How ideas set out in the E-myth combined with a wiki can improve your business
Over the summer traveling back and forth to Brussels I read the E-Myth Revisited by Michael Gerber. It’s one of those books most Entrepreneurs pick up at some point.
One of the core topics in the book is to treat your business as the first of 5,000 franchises. This is the prototype. In developing this prototype you must design, document and continually perfect a central operating manual which details every aspect of how to run the business. This operating manual could actually be a number of manuals for different levels of staff, but the point is that you must have something that describes the procedures and processes for consistently delivering whatever it is you deliver.
One of the examples cited is that of a successful hotel where every detail is managed by such an operations manual. From the way the beds are made, to cleaning checklists, recruitment procedures, how to order supplies, what to say to the guests when they arrive to the phone numbers of local restaurants….it’s all in the manual. The author talks about his delight in how such a consistent and well delivered service is provided every time he stays at the hotel. Every member of staff knows exactly what they are to do and every detail seems to be practiced, refined and perfected on a continual basis.
Documenting procedures and practices is nothing new, and this book has been around for years. What is new is how technology can make this approach easy to apply, and how easy and cheap it would be to maintain. However before I step into the technology, let me give you another example of how successful this approach can be.
A friend and collaborator has recently performed some consultancy for what is now a very successful law firm in the UK. What’s unique about this firm is how they whole heartedly adopted the E-Myth approach as a mechanism for growing the business. Normally for a law firm in this sector the company structure would be something in order of 1 partner to 4 associates. This number is largely dictated by the the amount of management level guidance and oversight required per associate. However, the firm has grown to 5 partners with a total of 40 associates. That’s double the norm. They achieved this by documenting every detail of how the business operates in a series of interconnected Word documents. They used a Word document per process or procedure and hyper linked them together to allow the reader to follow through a set of processes without knowingly seeking out and opening a number of different files. When an update was required, it was simply a matter of opening the relevant document, making the change and saving it back to the central repository. Associates are required to use the ‘manual’ as a first port of call for any procedure or activity they do not know off by heart, thus freeing the partners up to manage more staff and business.
Of course, you can all see where I am going with this. What I’ve just described is a crude wiki. The law firm unknowingly developed a kind of wiki as their E-Myth inspired operations manual.
Doing this in a ‘real’ wiki would be much easier and would allow a greater level of flexibility, accessibility and scalability. In some ways most wikis set out to be a kind of operations manual. Whether it’s for a project, a team, an entire company or your own personal wiki. They are used to store information to guide and help others in the quest for knowledge or to perform a specific task.

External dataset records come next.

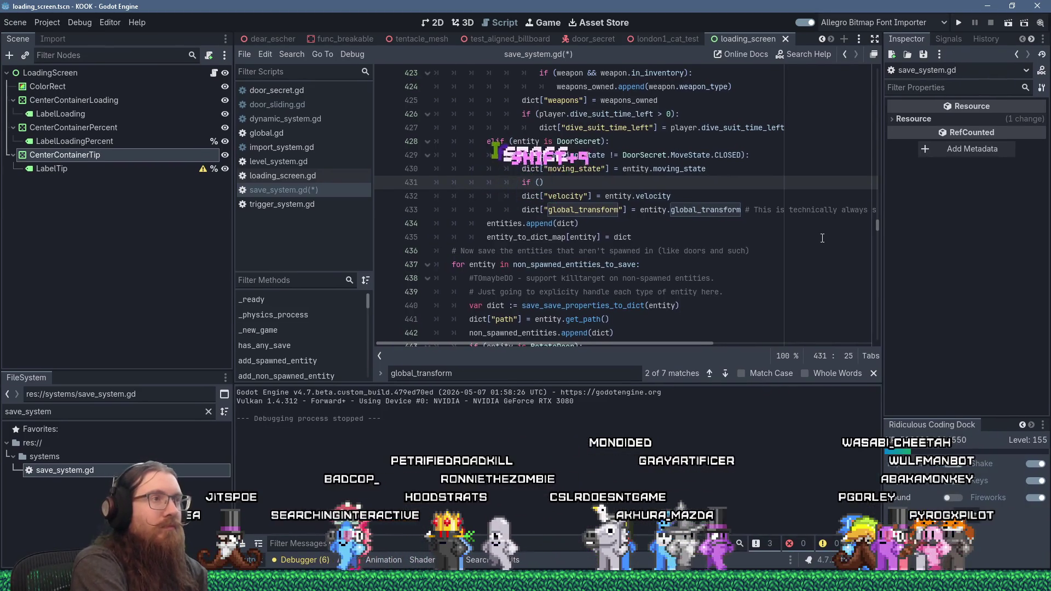
pyautogui.write('entity.velo')
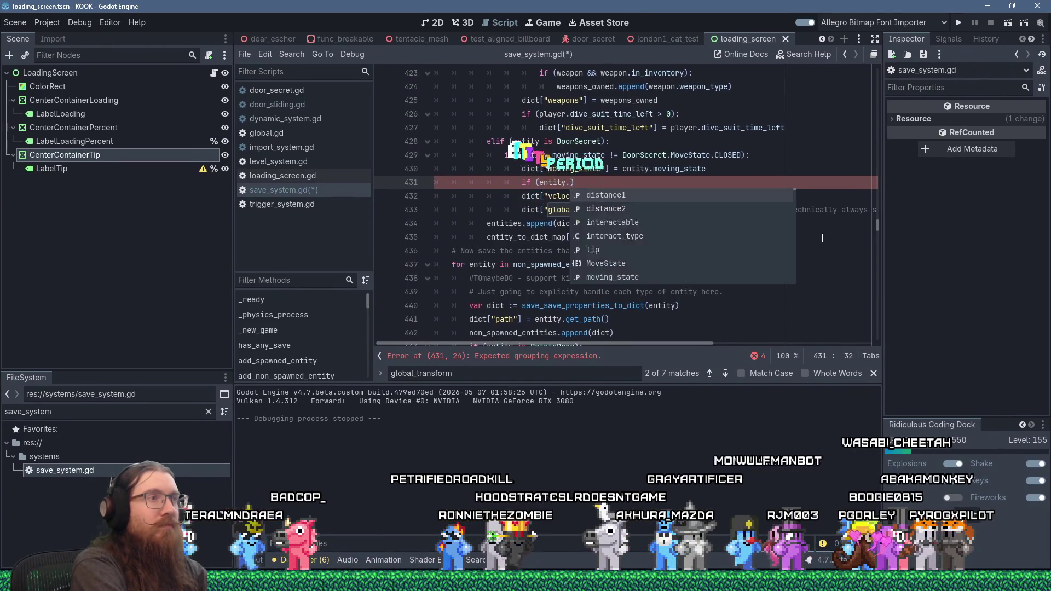
# Step: Complete 'if (entity.velocity):' and indent the velocity entry underneath it
pyautogui.press('Return')
pyautogui.press('End')
pyautogui.write(':')
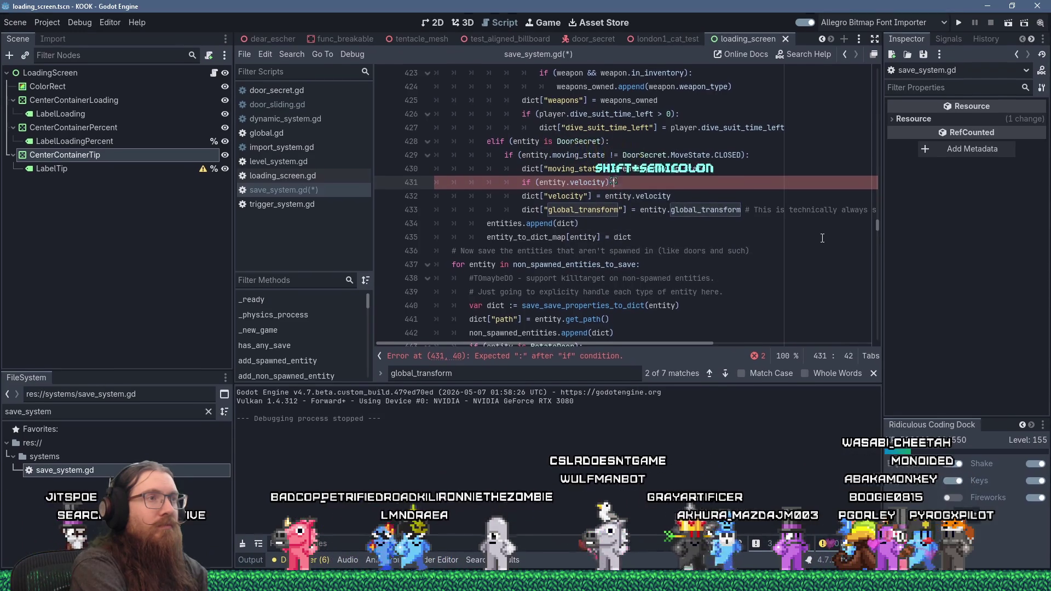
pyautogui.press('Down')
pyautogui.press('Home')
pyautogui.press('Tab')
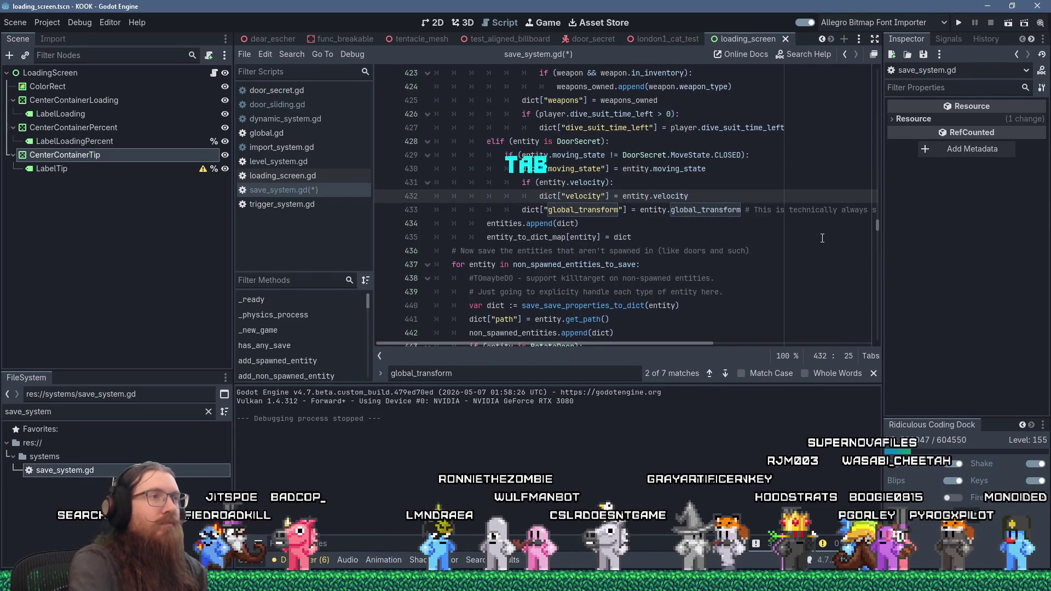
pyautogui.click(589, 211)
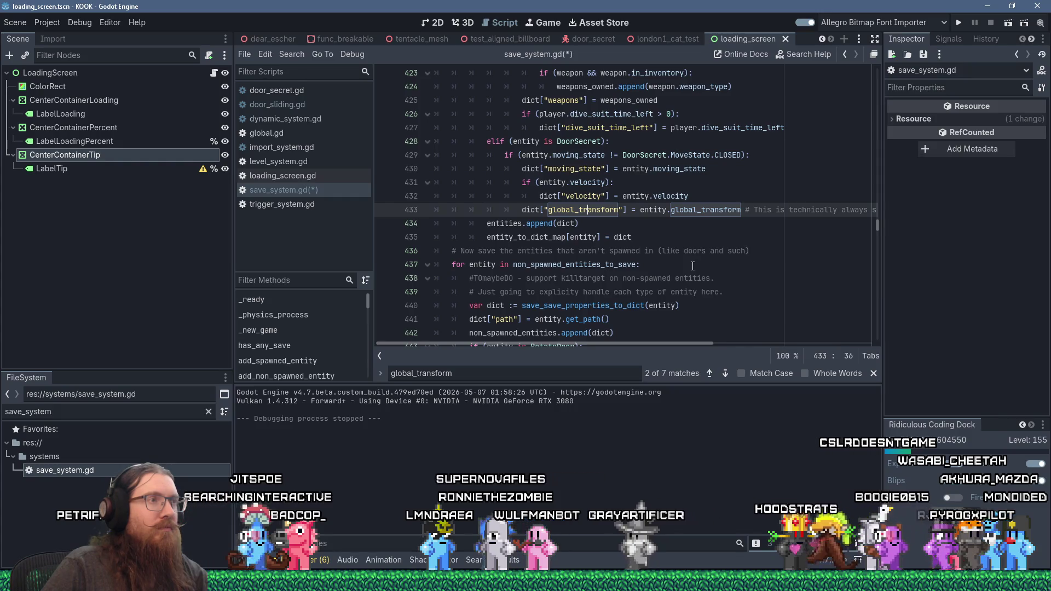
# Step: Cut the DoorSecret elif block out of save_entity_data's spawned-entity loop
pyautogui.scroll(9, 693, 266)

During my time with Pfizer we were developing Pfizerpedia, a company wide wiki with very few content limitations. One day this resource could be THE go to guide for achieving anything in the company. Point a user to it and let them learn. At no point has anyone suggested it would facilitate growth similar to that of the law firm, but why not!? Done properly and by the right people, a wiki like this could facilitate many things if not just the ability to distribute knowledge and guidance to those who need it.
So, since the barrier to implementing the ideas put forth in the E-myth have been lowered, why not identify an aspect of your business to ‘franchise’?